Returns: (Type: float) The calculated Number Count Metric.

extract_key_smash_features(self, pd.DataFrame df, str column_name)#

Extract key smash features from a given dataframe and column.

Examples Use this function like this:

import pandas as pd
key_smash = KeySmash()
df = pd.DataFrame({"text_column": ["abcdefgh", "ijklmnop", "qrstuvwxyz"]})
df = key_smash.extract_key_smash_features(df, "text_column", normalize=False)
print(df.head())

Parameters

df – (Type: DataFrame) Dataframe to extract key smash features from.
column_name – (Type: str) Name of the column in the dataframe that contains the text data to extract features from.
normalize – (bool, optional) Indicates whether to normalize the key smash feature columns. Default is True.

DATA SUPPLIED:
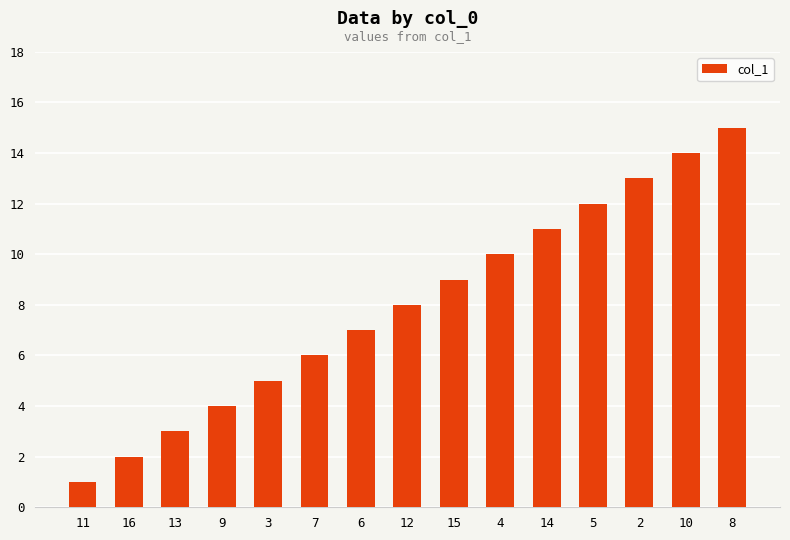

What is the sum of all values?

120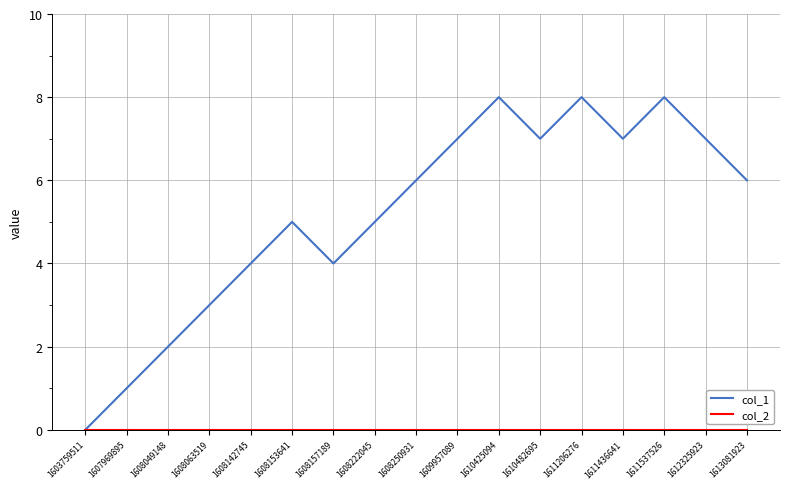

Which series has the largest total across all categories?

col_1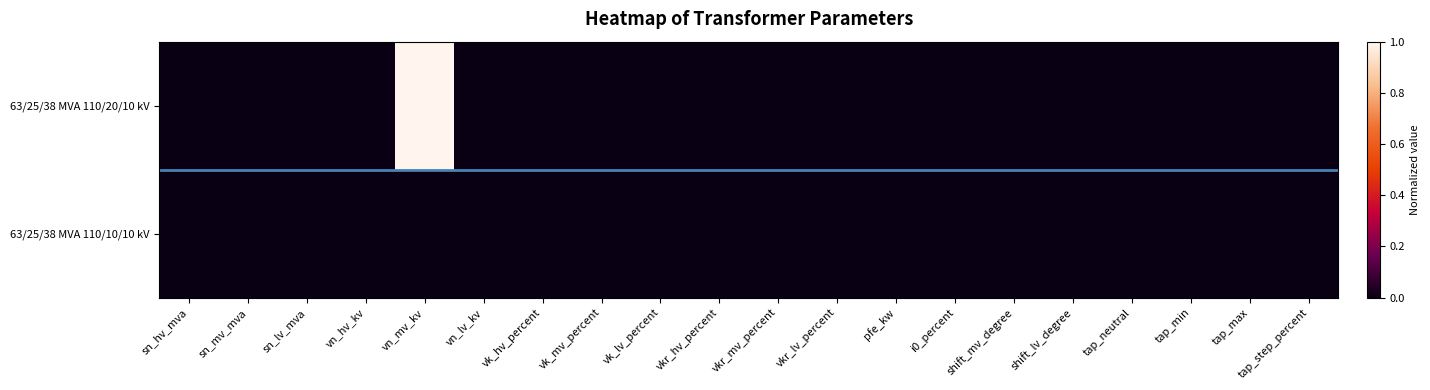

Reading left to right, list all the values displayed in this chart.

63/25/38 MVA 110/20/10 kV: sn_hv_mva=0	sn_mv_mva=0	sn_lv_mva=0	vn_hv_kv=0	vn_mv_kv=1	vn_lv_kv=0	vk_hv_percent=0	vk_mv_percent=0	vk_lv_percent=0	vkr_hv_percent=0	vkr_mv_percent=0	vkr_lv_percent=0	pfe_kw=0	i0_percent=0	shift_mv_degree=0	shift_lv_degree=0	tap_neutral=0	tap_min=0	tap_max=0	tap_step_percent=0
63/25/38 MVA 110/10/10 kV: sn_hv_mva=0	sn_mv_mva=0	sn_lv_mva=0	vn_hv_kv=0	vn_mv_kv=0	vn_lv_kv=0	vk_hv_percent=0	vk_mv_percent=0	vk_lv_percent=0	vkr_hv_percent=0	vkr_mv_percent=0	vkr_lv_percent=0	pfe_kw=0	i0_percent=0	shift_mv_degree=0	shift_lv_degree=0	tap_neutral=0	tap_min=0	tap_max=0	tap_step_percent=0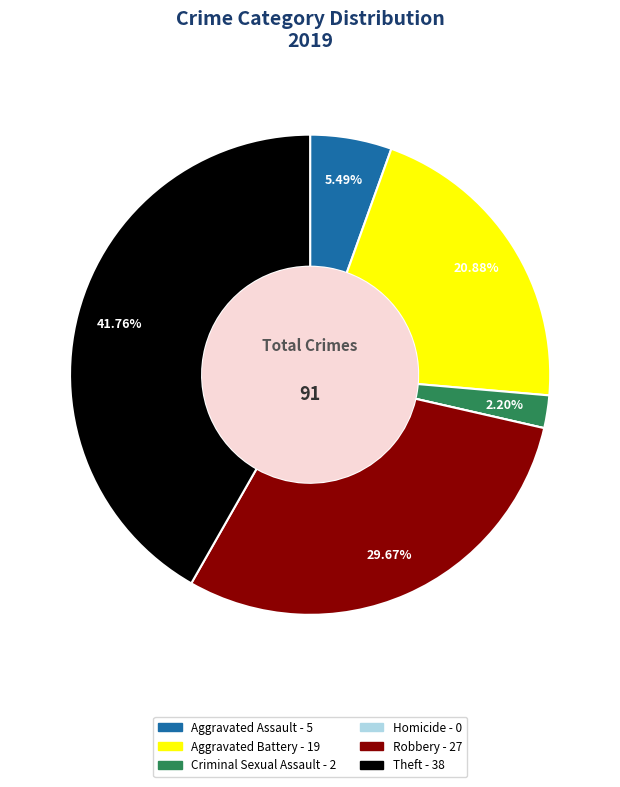

Is the sum of Criminal Sexual Assault and Theft greater than half?

No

WORK TO BE COMPLETED: What follows "Default is True." in the KeySmash feature documentation? Continue that documentation from that point.

RESPONSE TO THIS TASK:
Returns

(Type: DataFrame) The input dataframe with additional columns for key smash features: ‘irregular_sequence_vowels’, ‘irregular_sequence_consonants’, ‘irregular_sequence_special_characters’, ‘number_count_metric’, ‘char_frequency_metric’

Public Members

char_sets#

Protected Functions

_normalize_column(self, pd.DataFrame df, str column)#

Normalize a given column in a dataframe.

Parameters

df – (Type: DataFrame) Dataframe to normalize the column in.
column – (Type: str) Name of the column to be normalized.

Returns

(Type: DataFrame) The input dataframe with the normalized column.

class PreProcessData#

This class presents a series of functions that help in data pre-processing.

As concatenate columns, replace abbreviation, and etc.

Examples - Use this class like this:

pre_process_data = hg.PreProcessData()
df = pre_process_data.pre_process_data(df, ['COLUMN_1', 'COLUMN_2'], concatened_column_name)
print(df)

Public Functions

__init__(self, str country=None, str abbreviations_file=None)#

Initialize the PreProcessData class.

Parameters: country – (Type: str) Zipcode list of the region or country used.

concatenate_columns(self, df, columns, concatenated_column_name)#

Function that concatenates two columns and saves in a new one, whose name is informed by the user.

Parameters

df – (Type: DataFrame) Dataframe.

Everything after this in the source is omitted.